→ **Work request**: Which lines in the material below contain the word "What", where case counts? Copy out each of those lines.

Figure understanding tasks:
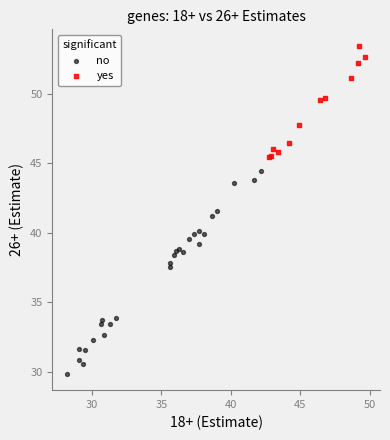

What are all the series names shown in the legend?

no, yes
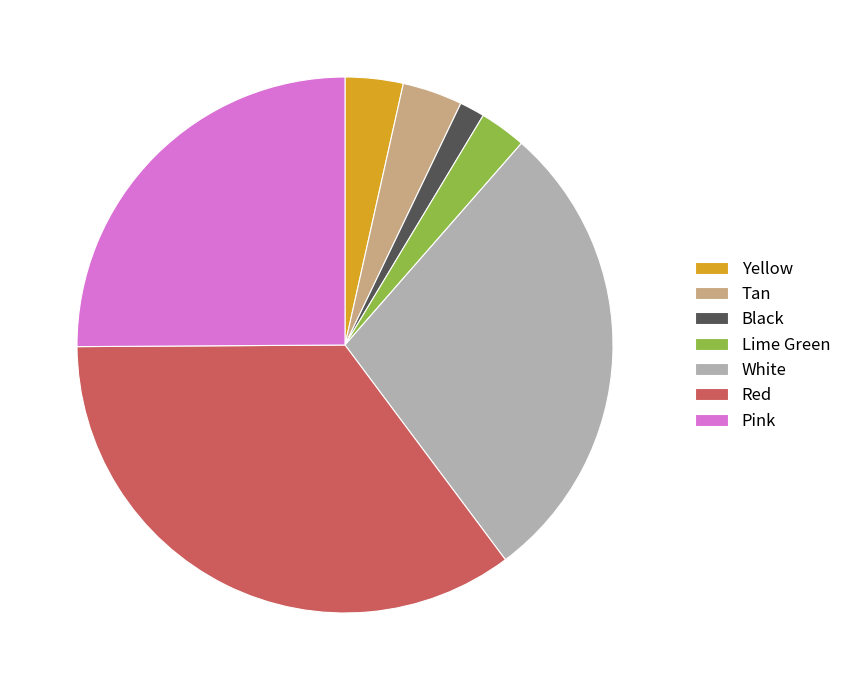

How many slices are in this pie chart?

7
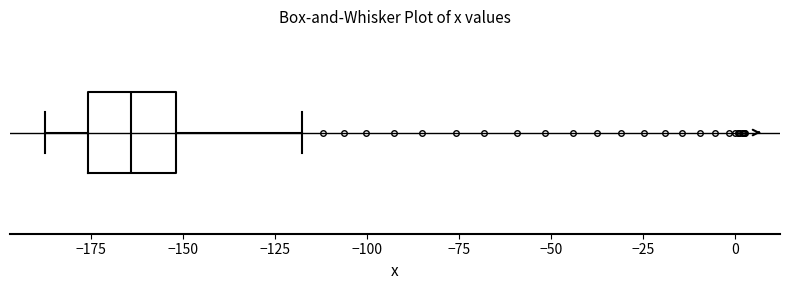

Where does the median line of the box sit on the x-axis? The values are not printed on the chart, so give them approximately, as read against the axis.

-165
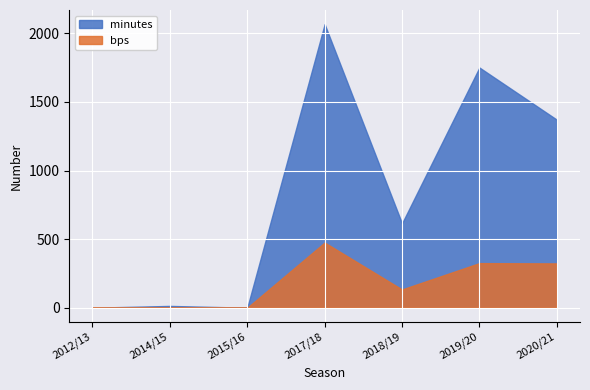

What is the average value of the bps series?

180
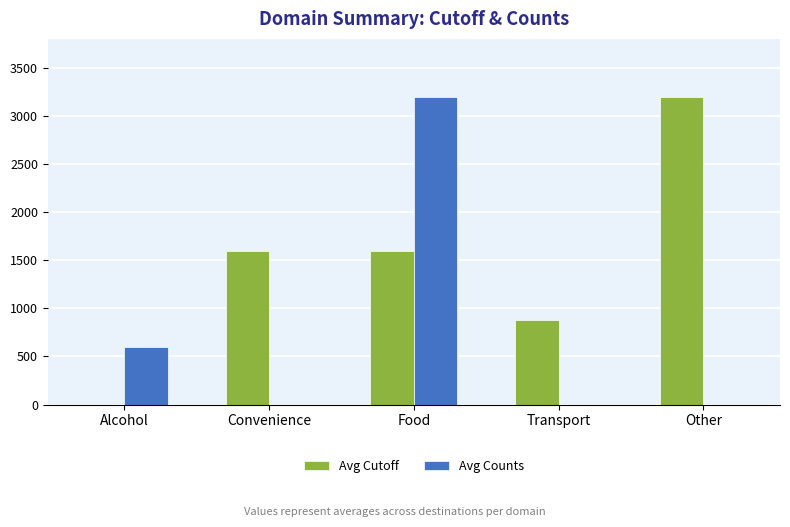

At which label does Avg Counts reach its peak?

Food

→ **Result of this task**:
What are all the series names shown in the legend?
What is the average value of the bps series?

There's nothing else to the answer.